MDC Alerts Hartford Mayor To $1.3 Million In Unpaid Water Bills, But City Pushes Back
The Metropolitan District Commission alleges that the city of Hartford and the Hartford Housing Authority owe more than $1.3 million combined in unpaid water bills, but both dispute the charges. And, in one case, the authority said it sent a check, which the MDC never cashed.
In a letter dated June 18, MDC CEO Scott Jellison and District Chairman William DiBella said about $816,000 of the past due balance is tied to city accounts and about $561,000 in overdue charges is tied to the Hartford Housing Authority.
“This is a significant past due balance,” the MDC wrote in the letter addressed to Hartford Mayor Luke Bronin, “which negatively impacts the District’s cash flow, which in turn affects all our member towns.”
But both the city and the housing authority -- an agency that owns and manages developments that provide homes for lower-income families -- said they fundamentally disagree with the MDC’s assessment of the overdue charges.
In fact, in one case, the authority said it wrote a check to the MDC, but the agency never did anything with it.
“We have reviewed our records and we have discovered that there is one substantial check that we issued in April, 2019, that was never cashed,” Annette Sanderson, executive director of the Housing Authority of the City of Hartford, said in an emailed statement.
“We have voided that check, and we have reissued a new check,” Sanderson said. “We will forward the new check as well as our current monthly payment to the MDC.”
The MDC said it would speak with the authority to see where it sent that check.
“I’m not saying it wasn’t sent. But we didn’t get it. Because we didn’t cash it,” said Christopher Stone, district counsel at the MDC.
Stone said that the MDC formerly used a post office box for bill payments but that the agency discontinued its use. “I don’t know if that may be the reason for the problem, but whatever the reason is, we didn’t get it. They sent it. We didn’t get it. And they’re willing to resend another check,” he said. “So that’s all good.”
The MDC’s letter to Bronin was reported in June on the website of columnist and blogger Kevin Rennie.
The letter also outlines roughly $800,000 in overdue charges against the city of Hartford, which the mayor’s office responded to Thursday afternoon.

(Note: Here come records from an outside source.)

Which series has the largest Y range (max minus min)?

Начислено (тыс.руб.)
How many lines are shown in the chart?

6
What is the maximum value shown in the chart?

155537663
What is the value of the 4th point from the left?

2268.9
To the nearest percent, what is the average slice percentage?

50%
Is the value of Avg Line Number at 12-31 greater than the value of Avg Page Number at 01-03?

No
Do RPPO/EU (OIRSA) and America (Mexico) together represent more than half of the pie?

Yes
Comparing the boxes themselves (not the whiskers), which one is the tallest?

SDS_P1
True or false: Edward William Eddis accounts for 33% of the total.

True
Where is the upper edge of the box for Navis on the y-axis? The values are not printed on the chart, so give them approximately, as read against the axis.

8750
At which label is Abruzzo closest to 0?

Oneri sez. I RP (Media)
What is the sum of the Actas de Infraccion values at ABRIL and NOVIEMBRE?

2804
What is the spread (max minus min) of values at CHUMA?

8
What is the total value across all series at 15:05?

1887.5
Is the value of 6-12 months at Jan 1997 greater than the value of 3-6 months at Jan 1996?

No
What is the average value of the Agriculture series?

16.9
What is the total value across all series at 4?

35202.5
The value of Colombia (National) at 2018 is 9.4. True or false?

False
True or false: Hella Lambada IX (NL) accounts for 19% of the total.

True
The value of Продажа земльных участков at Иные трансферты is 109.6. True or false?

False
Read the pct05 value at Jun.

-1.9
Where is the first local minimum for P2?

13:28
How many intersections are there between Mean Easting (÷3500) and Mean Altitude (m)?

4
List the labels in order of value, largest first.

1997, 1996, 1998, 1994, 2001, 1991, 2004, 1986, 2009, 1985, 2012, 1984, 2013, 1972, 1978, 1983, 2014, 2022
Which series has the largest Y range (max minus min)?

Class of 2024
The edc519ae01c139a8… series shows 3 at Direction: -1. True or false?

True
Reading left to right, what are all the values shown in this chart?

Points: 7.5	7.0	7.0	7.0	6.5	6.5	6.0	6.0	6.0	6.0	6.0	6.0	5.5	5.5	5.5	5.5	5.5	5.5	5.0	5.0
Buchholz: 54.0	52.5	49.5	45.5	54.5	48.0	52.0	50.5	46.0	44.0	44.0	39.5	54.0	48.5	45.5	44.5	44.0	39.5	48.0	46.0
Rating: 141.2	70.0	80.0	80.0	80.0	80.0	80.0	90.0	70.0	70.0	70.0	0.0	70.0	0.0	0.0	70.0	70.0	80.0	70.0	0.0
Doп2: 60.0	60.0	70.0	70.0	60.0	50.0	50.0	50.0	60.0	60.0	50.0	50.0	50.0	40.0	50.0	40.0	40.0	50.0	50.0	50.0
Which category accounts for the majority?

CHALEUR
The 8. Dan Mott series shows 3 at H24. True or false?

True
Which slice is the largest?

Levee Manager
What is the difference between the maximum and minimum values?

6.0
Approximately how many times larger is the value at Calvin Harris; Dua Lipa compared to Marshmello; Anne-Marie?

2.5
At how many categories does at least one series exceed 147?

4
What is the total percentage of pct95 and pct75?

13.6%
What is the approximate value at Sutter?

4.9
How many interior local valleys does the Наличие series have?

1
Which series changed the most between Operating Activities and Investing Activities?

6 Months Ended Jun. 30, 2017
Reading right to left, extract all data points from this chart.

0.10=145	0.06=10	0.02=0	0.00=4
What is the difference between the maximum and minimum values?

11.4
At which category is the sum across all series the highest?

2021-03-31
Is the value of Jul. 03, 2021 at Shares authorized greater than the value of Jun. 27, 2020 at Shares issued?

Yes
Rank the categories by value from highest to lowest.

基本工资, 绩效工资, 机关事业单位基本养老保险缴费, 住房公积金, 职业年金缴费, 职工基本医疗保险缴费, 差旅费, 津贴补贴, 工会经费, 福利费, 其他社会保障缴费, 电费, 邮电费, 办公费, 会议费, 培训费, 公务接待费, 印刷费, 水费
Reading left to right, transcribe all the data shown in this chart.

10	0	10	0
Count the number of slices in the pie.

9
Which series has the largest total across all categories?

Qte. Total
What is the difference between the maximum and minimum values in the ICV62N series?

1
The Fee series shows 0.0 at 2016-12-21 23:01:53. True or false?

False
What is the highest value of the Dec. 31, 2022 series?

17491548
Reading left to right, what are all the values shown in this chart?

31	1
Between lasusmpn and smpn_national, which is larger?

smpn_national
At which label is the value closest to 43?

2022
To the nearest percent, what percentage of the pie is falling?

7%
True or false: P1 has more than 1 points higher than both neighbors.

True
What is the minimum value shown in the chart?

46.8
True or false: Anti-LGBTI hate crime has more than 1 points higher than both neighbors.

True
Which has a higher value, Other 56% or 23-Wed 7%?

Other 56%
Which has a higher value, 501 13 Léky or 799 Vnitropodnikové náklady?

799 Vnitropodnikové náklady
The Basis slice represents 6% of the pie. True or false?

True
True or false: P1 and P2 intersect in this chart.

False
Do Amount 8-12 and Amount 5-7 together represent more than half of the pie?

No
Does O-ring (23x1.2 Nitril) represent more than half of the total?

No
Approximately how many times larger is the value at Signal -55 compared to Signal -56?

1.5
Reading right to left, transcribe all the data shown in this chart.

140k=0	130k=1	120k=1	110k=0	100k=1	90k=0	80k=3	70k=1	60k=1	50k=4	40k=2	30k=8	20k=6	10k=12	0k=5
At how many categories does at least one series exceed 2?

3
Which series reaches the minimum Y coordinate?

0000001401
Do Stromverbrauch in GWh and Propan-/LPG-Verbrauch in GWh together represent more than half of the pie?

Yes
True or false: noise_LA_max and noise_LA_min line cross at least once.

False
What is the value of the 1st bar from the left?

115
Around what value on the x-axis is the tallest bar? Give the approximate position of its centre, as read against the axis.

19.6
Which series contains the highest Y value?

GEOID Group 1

“The bottom line is that we fundamentally disagree with the MDC letter,” Howard Rifkin, corporation counsel for the city, said in an emailed statement. “Half of what the MDC claims we owe is for cleaning up catch basins in their own sewer system, not city property.”
In its letter, the MDC specifically asked the city of Hartford to review five accounts with large outstanding balances, including one that totals more than $385,000.
Both the MDC and the city said that charge was related to an ongoing dispute over who is responsible for cleaning catch basins in the city.
Stone, at the MDC, said the dispute dates back to the time of Hartford’s old landfill on the I-91 corridor, which he said the agency used as a disposal site for catch basin waste.
“Now that landfill is closed. We incur a cost now, that we didn’t incur before, for the disposal of that material,” Stone said.
Two other overdue accounts connected to the city of Hartford include balances higher than $40,000. The letter also calls attention to an account with a $27,000 overdue balance and one with a nearly $18,000 overdue balance.
“Some of the rest is attributable to prior owners of properties the City recently acquired, properties the city does not own, or charges we do not believe to be legitimate,” Rifkin wrote.
The MDC said the city of Hartford needs to identify and notify the District of properties where services can be cut off and provide the District a process to notify it of “any properties obtained by the City from tax foreclosures.”
“These outstanding balances are due to a variety of circumstances and we are seeking your assistance in focusing your staff to work with ours to resolve them,” the MDC wrote to Bronin.
Meanwhile, when one customer, large or small, fails to pay a bill, the burden to close that money gap can fall on ratepayers.
“We get that,” Stone said. “We do not want to, and strive not to, pass on delinquencies of one or more ratepayers onto those ratepayers that do pay.”